- _AIM OF THE TASK_: Can you give this listing again with every "pixels" replaced by "pixel units" and everything else unchanged?
'''
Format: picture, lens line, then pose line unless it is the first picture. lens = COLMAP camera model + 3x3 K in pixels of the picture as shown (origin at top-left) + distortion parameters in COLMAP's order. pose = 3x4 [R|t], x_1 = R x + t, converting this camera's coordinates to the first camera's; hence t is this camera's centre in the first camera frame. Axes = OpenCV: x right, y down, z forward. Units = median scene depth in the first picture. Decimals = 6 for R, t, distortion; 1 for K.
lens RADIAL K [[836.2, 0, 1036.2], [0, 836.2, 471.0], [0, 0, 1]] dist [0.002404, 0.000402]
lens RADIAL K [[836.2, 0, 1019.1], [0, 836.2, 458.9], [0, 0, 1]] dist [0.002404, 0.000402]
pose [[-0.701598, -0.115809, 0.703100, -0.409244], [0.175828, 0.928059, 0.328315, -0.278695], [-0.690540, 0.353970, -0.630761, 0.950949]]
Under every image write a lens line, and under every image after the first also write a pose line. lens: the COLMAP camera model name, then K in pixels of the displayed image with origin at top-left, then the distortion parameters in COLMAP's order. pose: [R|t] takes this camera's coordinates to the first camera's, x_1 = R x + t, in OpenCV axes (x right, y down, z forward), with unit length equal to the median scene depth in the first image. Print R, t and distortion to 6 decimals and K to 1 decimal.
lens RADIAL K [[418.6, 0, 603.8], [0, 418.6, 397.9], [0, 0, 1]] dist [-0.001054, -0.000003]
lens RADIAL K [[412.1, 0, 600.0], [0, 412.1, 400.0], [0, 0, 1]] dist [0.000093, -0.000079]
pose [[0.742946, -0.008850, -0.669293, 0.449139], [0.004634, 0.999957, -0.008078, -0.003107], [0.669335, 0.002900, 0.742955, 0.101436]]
'''
- _EXERCISE SOLUTION_:
Format: picture, lens line, then pose line unless it is the first picture. lens = COLMAP camera model + 3x3 K in pixel units of the picture as shown (origin at top-left) + distortion parameters in COLMAP's order. pose = 3x4 [R|t], x_1 = R x + t, converting this camera's coordinates to the first camera's; hence t is this camera's centre in the first camera frame. Axes = OpenCV: x right, y down, z forward. Units = median scene depth in the first picture. Decimals = 6 for R, t, distortion; 1 for K.
lens RADIAL K [[836.2, 0, 1036.2], [0, 836.2, 471.0], [0, 0, 1]] dist [0.002404, 0.000402]
lens RADIAL K [[836.2, 0, 1019.1], [0, 836.2, 458.9], [0, 0, 1]] dist [0.002404, 0.000402]
pose [[-0.701598, -0.115809, 0.703100, -0.409244], [0.175828, 0.928059, 0.328315, -0.278695], [-0.690540, 0.353970, -0.630761, 0.950949]]
Under every image write a lens line, and under every image after the first also write a pose line. lens: the COLMAP camera model name, then K in pixel units of the displayed image with origin at top-left, then the distortion parameters in COLMAP's order. pose: [R|t] takes this camera's coordinates to the first camera's, x_1 = R x + t, in OpenCV axes (x right, y down, z forward), with unit length equal to the median scene depth in the first image. Print R, t and distortion to 6 decimals and K to 1 decimal.
lens RADIAL K [[418.6, 0, 603.8], [0, 418.6, 397.9], [0, 0, 1]] dist [-0.001054, -0.000003]
lens RADIAL K [[412.1, 0, 600.0], [0, 412.1, 400.0], [0, 0, 1]] dist [0.000093, -0.000079]
pose [[0.742946, -0.008850, -0.669293, 0.449139], [0.004634, 0.999957, -0.008078, -0.003107], [0.669335, 0.002900, 0.742955, 0.101436]]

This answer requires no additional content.